Collected data:
──────

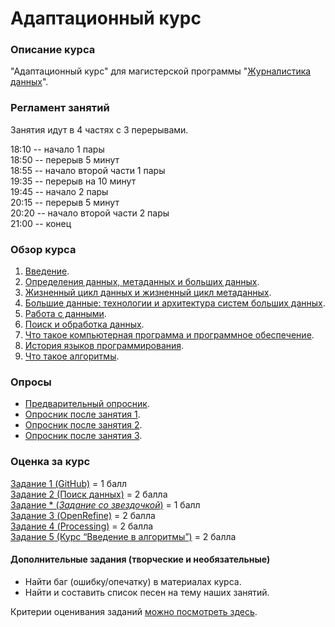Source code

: # Адаптационный курс    
### Описание курса

"Адаптационный курс" для магистерской программы "[Журналистика данных](https://www.hse.ru/ma/datajourn/)".


### Регламент занятий

Занятия идут в 4 частях с 3 перерывами.    
    
18:10 -- начало 1 пары     
18:50 -- перерыв 5 минут     
18:55 -- начало второй части 1 пары     
19:35 -- перерыв на 10 минут     
19:45 -- начало 2 пары     
20:15 -- перерыв 5 минут     
20:20 -- начало второй части 2 пары     
21:00 -- конец    



### Обзор курса

1. [Введение](https://github.com/iradche/Data-Intro-2020-course/blob/master/lectures/intro.md).
2. [Определения данных, метаданных и больших данных](https://github.com/iradche/Data-Intro-2020-course/blob/master/lectures/lec01.md).     
3. [Жизненный цикл данных и жизненный цикл метаданных](https://github.com/iradche/Data-Intro-2020-course/blob/master/lectures/lec02.md).
4. [Большие данные: технологии и архитектура систем больших данных](https://github.com/iradche/Data-Intro-2020-course/blob/master/lectures/lec03.md).
5. [Работа с данными](https://github.com/iradche/Data-Intro-2020-course/blob/master/lectures/lec04.md).
6. [Поиск и обработка данных](https://github.com/iradche/Data-Intro-2020-course/blob/master/lectures/lec05.md).
7. [Что такое компьютерная программа и программное обеспечение](https://github.com/iradche/Data-Intro-2020-course/blob/master/lectures/lec06.md).
8. [История языков программирования](https://github.com/iradche/Data-Intro-2020-course/blob/master/lectures/lec07.md).
9. [Что такое алгоритмы](https://github.com/iradche/Data-Intro-2020-course/blob/master/lectures/lec08.md).


### Опросы 
- [Предварительный опросник](https://docs.google.com/forms/d/e/1FAIpQLSdf2jXxfyBTcvJEJz072qKXLYhj_0x5kYbws03OeQzVSyN19A/viewform).         
- [Опросник после занятия 1](https://docs.google.com/forms/d/e/1FAIpQLSe1tHiqGt066XDz_sq4xy3yLCzG-lgjPP9Cw5QCeQWH6UcJQw/viewform).     
- [Опросник после занятия 2](https://docs.google.com/forms/d/e/1FAIpQLScd0K3BG_5EIkvGm_CLSD8fu59UMbA6mZWtmCTRHJeUhfvS0g/viewform).     
- [Опросник после занятия 3](https://docs.google.com/forms/d/e/1FAIpQLScUyN2mpESKogCZe0VimZ3MVTAi7-D_jnZwVbgCLw5diyGxNQ/viewform). 


### Оценка за курc       
[Задание 1 (GitHub)](https://github.com/iradche/Data-Intro-2020-course/blob/master/tasks/task01.md) = 1 балл     
[Задание 2 (Поиск данных)](https://github.com/iradche/Data-Intro-2020-course/blob/master/tasks/task02.md) = 2 балла     
[Задание * (_Задание со звездочкой_)](https://github.com/iradche/Data-Intro-2020-course/blob/master/tasks/task02_.md) = 1 балл    
[Задание 3 (OpenRefine)](https://github.com/iradche/Data-Intro-2020-course/blob/master/tasks/task03.md) = 2 балла     
[Задание 4 (Processing)](https://github.com/iradche/Data-Intro-2020-course/blob/master/tasks/task04.md) = 2 балла    
[Задание 5 (Курс “Введение в алгоритмы”)](https://github.com/iradche/Data-Intro-2020-course/blob/master/tasks/task05.md) = 2 балла     



#### Дополнительные задания (творческие и необязательные)

- Найти баг (ошибку/опечатку) в материалах курса.
- Найти и составить список песен на тему наших занятий.


Критерии оценивания заданий [можно посмотреть здесь](https://docs.google.com/spreadsheets/d/e/2PACX-1vTLcZV4N8MRtQDf4gwNRFMwgGvHZTIO5UgXg6X_nNAT4qZcFTE0akKKcnY_Dqoxp5p1fFk3_GV3lE8t/pubhtml?gid=89431691&single=true).




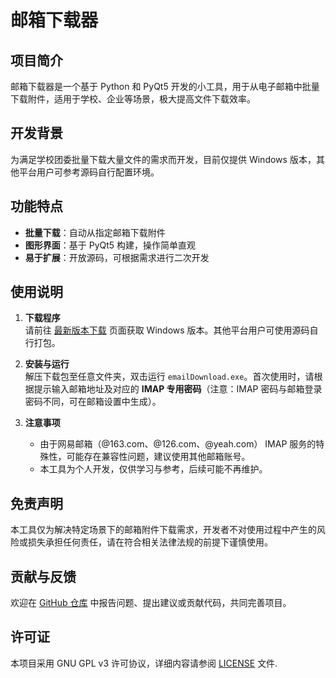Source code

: # 邮箱下载器

## 项目简介
邮箱下载器是一个基于 Python 和 PyQt5 开发的小工具，用于从电子邮箱中批量下载附件，适用于学校、企业等场景，极大提高文件下载效率。

## 开发背景
为满足学校团委批量下载大量文件的需求而开发，目前仅提供 Windows 版本，其他平台用户可参考源码自行配置环境。

## 功能特点
- **批量下载**：自动从指定邮箱下载附件  
- **图形界面**：基于 PyQt5 构建，操作简单直观  
- **易于扩展**：开放源码，可根据需求进行二次开发

## 使用说明
1. **下载程序**  
   请前往 [最新版本下载](https://github.com/Himalaya-art/Mailbox-Downloader/releases/latest) 页面获取 Windows 版本。其他平台用户可使用源码自行打包。

2. **安装与运行**  
   解压下载包至任意文件夹，双击运行 `emailDownload.exe`。首次使用时，请根据提示输入邮箱地址及对应的 **IMAP 专用密码**（注意：IMAP 密码与邮箱登录密码不同，可在邮箱设置中生成）。

3. **注意事项**  
   - 由于网易邮箱（@163.com、@126.com、@yeah.com） IMAP 服务的特殊性，可能存在兼容性问题，建议使用其他邮箱账号。  
   - 本工具为个人开发，仅供学习与参考，后续可能不再维护。

## 免责声明
本工具仅为解决特定场景下的邮箱附件下载需求，开发者不对使用过程中产生的风险或损失承担任何责任，请在符合相关法律法规的前提下谨慎使用。

## 贡献与反馈
欢迎在 [GitHub 仓库](https://github.com/Himalaya-art/Mailbox-Downloader) 中报告问题、提出建议或贡献代码，共同完善项目。

## 许可证
本项目采用 GNU GPL v3 许可协议，详细内容请参阅 [LICENSE](./LICENSE) 文件.
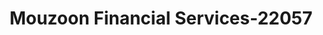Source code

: ---
f_zip-code: 91701
f_state-code: CA
title: Mouzoon Financial Services-22057
f_phone: 909-484-7979
f_city-only: Alta Loma
f_address: 8687 19Th Street Alta Loma
f_location-unique-id: '22057'
slug: mouzoon-financial-services-22057
updated-on: '2024-05-30T13:46:58.046Z'
created-on: '2024-05-30T13:36:59.803Z'
published-on: '2024-05-30T13:54:32.469Z'
f_city-state: cms/city/alta-loma-ca.md
f_company: cms/company/mouzoon-financial-services.md
f_state: cms/state/california.md
layout: '[payday-loan].html'
tags: payday-loan
---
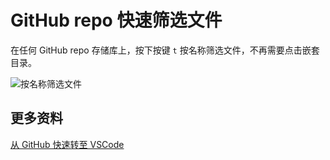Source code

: # GitHub repo 快速筛选文件

在任何 GitHub repo 存储库上，按下按键 `t` 按名称筛选文件，不再需要点击嵌套目录。

![按名称筛选文件](https://upload-images.jianshu.io/upload_images/18281896-dbe062c2e1bebe23.png?imageMogr2/auto-orient/strip%7CimageView2/2/w/1240)

## 更多资料

[从 GitHub 快速转至 VSCode](https://github.com/lio-zero/blog/blob/main/VSCode/%E4%BB%8E%20GitHub%20%E5%BF%AB%E9%80%9F%E8%BD%AC%E8%87%B3%20VSCode.md)
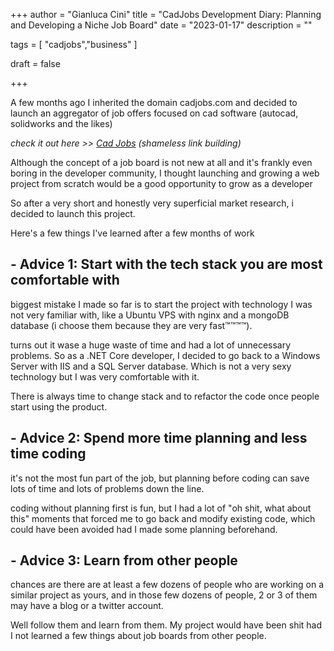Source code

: +++
author = "Gianluca Cini"
title = "CadJobs Development Diary: Planning and Developing a Niche Job Board"
date = "2023-01-17"
description = ""

tags = [
    "cadjobs","business"
]

draft = false

+++

A few months ago I inherited the domain cadjobs.com and decided to launch an aggregator of job offers focused on cad software (autocad, solidworks and the likes)

*check it out here >> [Cad Jobs](https://cadjobs.com) (shameless link building)*

Although the concept of a job board is not new at all and it's frankly even boring in the developer community, I thought launching and growing a web project from scratch would be a good opportunity to grow as a developer 

So after a very short and honestly very superficial market research, i decided to launch this project. 

Here's a few things I've learned after a few months of work

## - Advice 1: Start with the tech stack you are most comfortable with

biggest mistake I made so far is to start the project with technology I was not very familiar with, like a Ubuntu VPS with nginx and a mongoDB database (i choose them because they are very fast™™™™).

turns out it wase a huge waste of time and had a lot of unnecessary problems. So as a .NET Core developer, I decided to go back to a Windows Server with IIS and a SQL Server database. Which is not a very sexy technology but I was very comfortable with it. 

There is always time to change stack and to refactor the code once people start using the product. 

## - Advice 2: Spend more time planning and less time coding

it's not the most fun part of the job, but planning before coding can save lots of time and lots of problems down the line.

coding without planning first is fun, but I had a lot of "oh shit, what about this" moments that forced me to go back and modify existing code, which could have been avoided had I made some planning beforehand.

## - Advice 3: Learn from other people

chances are there are at least a few dozens of people who are working on a similar project as yours, and in those few dozens of people, 2 or 3 of them may have a blog or a twitter account.

Well follow them and learn from them. My project would have been shit had I not learned a few things about job boards from other people.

──────

## Assigned task
The line containing "2. [Определения данных, метаданных" marks the end: copy exactly every line from the start of the records up to and including it, leaving out the pictures.

## Final answer
Source code

: # Адаптационный курс    
### Описание курса

"Адаптационный курс" для магистерской программы "[Журналистика данных](https://www.hse.ru/ma/datajourn/)".


### Регламент занятий

Занятия идут в 4 частях с 3 перерывами.    
    
18:10 -- начало 1 пары     
18:50 -- перерыв 5 минут     
18:55 -- начало второй части 1 пары     
19:35 -- перерыв на 10 минут     
19:45 -- начало 2 пары     
20:15 -- перерыв 5 минут     
20:20 -- начало второй части 2 пары     
21:00 -- конец    



### Обзор курса

1. [Введение](https://github.com/iradche/Data-Intro-2020-course/blob/master/lectures/intro.md).
2. [Определения данных, метаданных и больших данных](https://github.com/iradche/Data-Intro-2020-course/blob/master/lectures/lec01.md).     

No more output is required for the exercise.